Facts about Samuel Adams
Samuel Adams Biography
Samuel Adams was one of the Founding Fathers of the American Revolution.
He was a Boston politician and agitator for independence who’s gone down in history as an important figure, but lacking the intellectual heft of contemporaries such as Thomas Jefferson, George Washington and John Adams, his second cousin.
Born and raised in a prosperous family of Boston (his father had a successful brewery), Adams graduated from Harvard College in 1740.
With help from friends, Adams recovered from years as a bad businessman when he was made tax collector for Boston, a position he seems to have mostly bungled between 1756 and 1764, just before being elected to the Massachusetts House of Representatives.
A cousin and associate of John Adams and a close, dependent friend of John Hancock, Samuel Adams is known as one of the more rabble rousing of the Founding Fathers. His fellow “Sons of Liberty” were either good-hearted patriots for independence or a mob of unruly drunkards, depending on the story.
Adams himself was apparently a non-drinker, but he frequented various pubs to preach revolution and to distribute anti-British literature.
An especially strong player from Boston, Adams was an adept polemicist/propagandist who attended the Continental Congress in Philadelphia, signed the Declaration of Independence and helped draft the Articles of Confederation and the Massachusetts Constitution.

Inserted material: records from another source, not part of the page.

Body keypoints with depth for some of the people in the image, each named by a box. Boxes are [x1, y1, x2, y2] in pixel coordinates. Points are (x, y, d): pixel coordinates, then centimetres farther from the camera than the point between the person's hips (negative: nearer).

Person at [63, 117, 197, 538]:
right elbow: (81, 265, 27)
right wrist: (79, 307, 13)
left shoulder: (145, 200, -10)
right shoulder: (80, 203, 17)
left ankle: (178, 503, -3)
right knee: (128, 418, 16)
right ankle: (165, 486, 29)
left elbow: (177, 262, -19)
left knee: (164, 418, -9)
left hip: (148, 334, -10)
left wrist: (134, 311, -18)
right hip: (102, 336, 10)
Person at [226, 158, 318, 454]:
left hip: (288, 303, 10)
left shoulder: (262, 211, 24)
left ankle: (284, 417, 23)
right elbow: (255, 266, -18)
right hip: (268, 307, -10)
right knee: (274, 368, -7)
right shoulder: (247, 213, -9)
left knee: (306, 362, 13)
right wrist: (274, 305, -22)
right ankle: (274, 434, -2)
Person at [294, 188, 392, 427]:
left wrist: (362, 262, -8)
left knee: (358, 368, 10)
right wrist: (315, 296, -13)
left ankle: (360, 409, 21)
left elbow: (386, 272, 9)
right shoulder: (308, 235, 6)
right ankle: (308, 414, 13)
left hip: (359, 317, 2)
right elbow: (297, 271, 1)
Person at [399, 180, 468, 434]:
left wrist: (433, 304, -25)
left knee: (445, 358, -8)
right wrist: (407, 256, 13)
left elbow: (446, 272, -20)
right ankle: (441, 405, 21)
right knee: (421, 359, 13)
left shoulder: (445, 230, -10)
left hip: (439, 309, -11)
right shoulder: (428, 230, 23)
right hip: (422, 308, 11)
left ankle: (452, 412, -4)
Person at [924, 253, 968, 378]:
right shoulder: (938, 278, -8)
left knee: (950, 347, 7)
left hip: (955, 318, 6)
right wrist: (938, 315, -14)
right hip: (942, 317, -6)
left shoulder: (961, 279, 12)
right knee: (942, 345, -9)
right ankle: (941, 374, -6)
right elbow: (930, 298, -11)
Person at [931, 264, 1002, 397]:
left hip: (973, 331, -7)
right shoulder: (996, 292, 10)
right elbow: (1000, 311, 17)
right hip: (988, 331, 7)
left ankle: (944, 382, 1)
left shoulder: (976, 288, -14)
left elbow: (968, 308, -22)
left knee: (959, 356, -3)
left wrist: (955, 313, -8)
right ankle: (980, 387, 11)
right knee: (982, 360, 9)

Samuel Adams became Lieutenant Governor of Massachusetts when his friend Hancock became the governor; Hancock died in 1793 and Adams succeeded him as the state’s second governor in 1794. He was re-elected in 1795 and 1796, then retired.
Extra credit
The Boston Beer Company, founded in 1984, brews beers named in honor of Samuel Adams, including Samuel Adams Boston Lager and Samuel Adams Rebel IPA.